A major strength of the present study is that it is the first case-control study on the relationship between circulating levels of 25 (OH) D and RCC risk in China. We included newly diagnosed RCC cases and assessed plasma 25 (OH) D status from blood samples collected prior to surgery. The circulating 25 (OH) D concentrations were examined in a single laboratory in our hospital to reduce interlaboratory variation. Because our specimens were measured randomly in the laboratory, it is highly unlikely that these measurements differed between cases and controls. Furthermore, our results were robust when the well-known risk factors for RCC, such as age, BMI and smoking, were adjusted in our analysis, which allows us to make a more accurate estimate of the association between plasma 25 (OH) D levels and RCC risk.

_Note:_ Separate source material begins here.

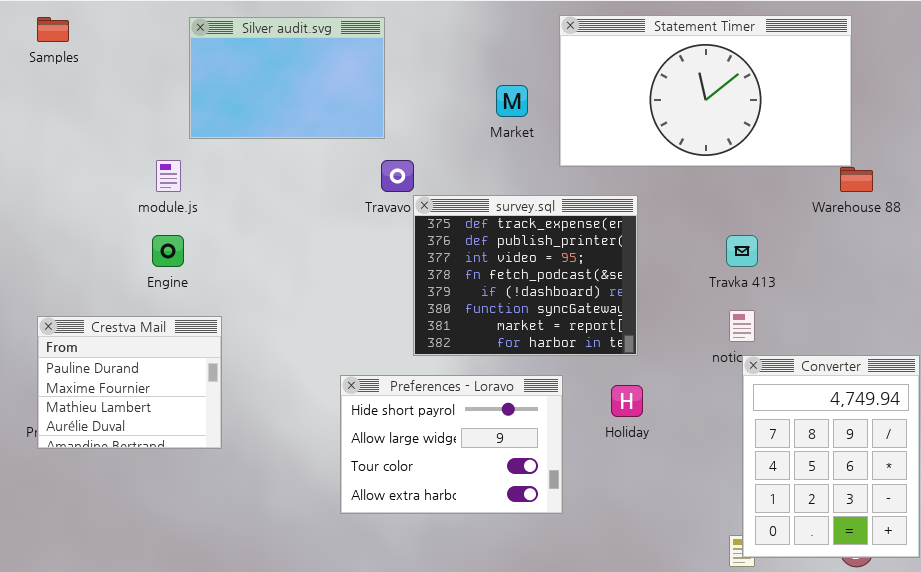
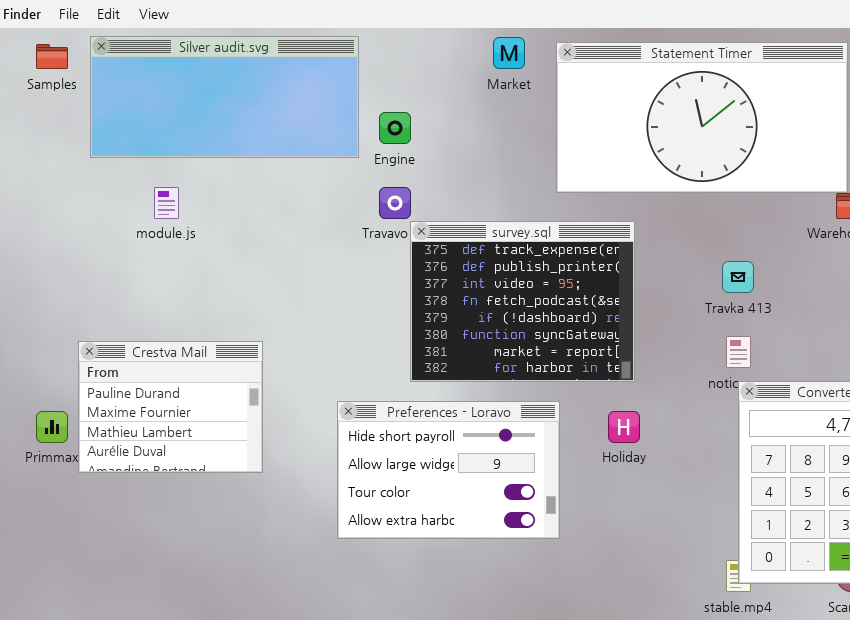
Silver audit.svg: [189,17,385,139] -> [90,36,359,158], moved, resized
Market: [496,85,528,117] -> [493,37,525,69], moved
Engine: [152,235,184,267] -> [379,112,411,144], moved
Crestva Mail: [37,316,222,449] -> [78,341,263,473], moved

Our study has several limitations that need to be taken into account. First, the measurements relied on only a single blood sample, which may result in a lack of precision. Second, circulating levels of 25 (OH) D in participants may be altered by their lifestyle, such as physical activity and dietary patterns, which may be a source of bias in this study. Although some confounding factors were adjusted in our analysis, we could not rule out the possibility that other unidentified or unmeasured factors could affect the association. Third, the study design was case-control; such studies are inclined towards bias, and the sample size was limited. In addition, the study sample comprised only a Chinese Han population, which may limit the application of these results to more diverse populations. Therefore, large prospective cohort observational studies including diverse populations are needed in the future.

To sum up, the findings of our case-control study on a Chinese Han population showed that the circulating 25 (OH) D level has an independent inverse association with the risk of RCC, whether confounding factors are adjusted or not.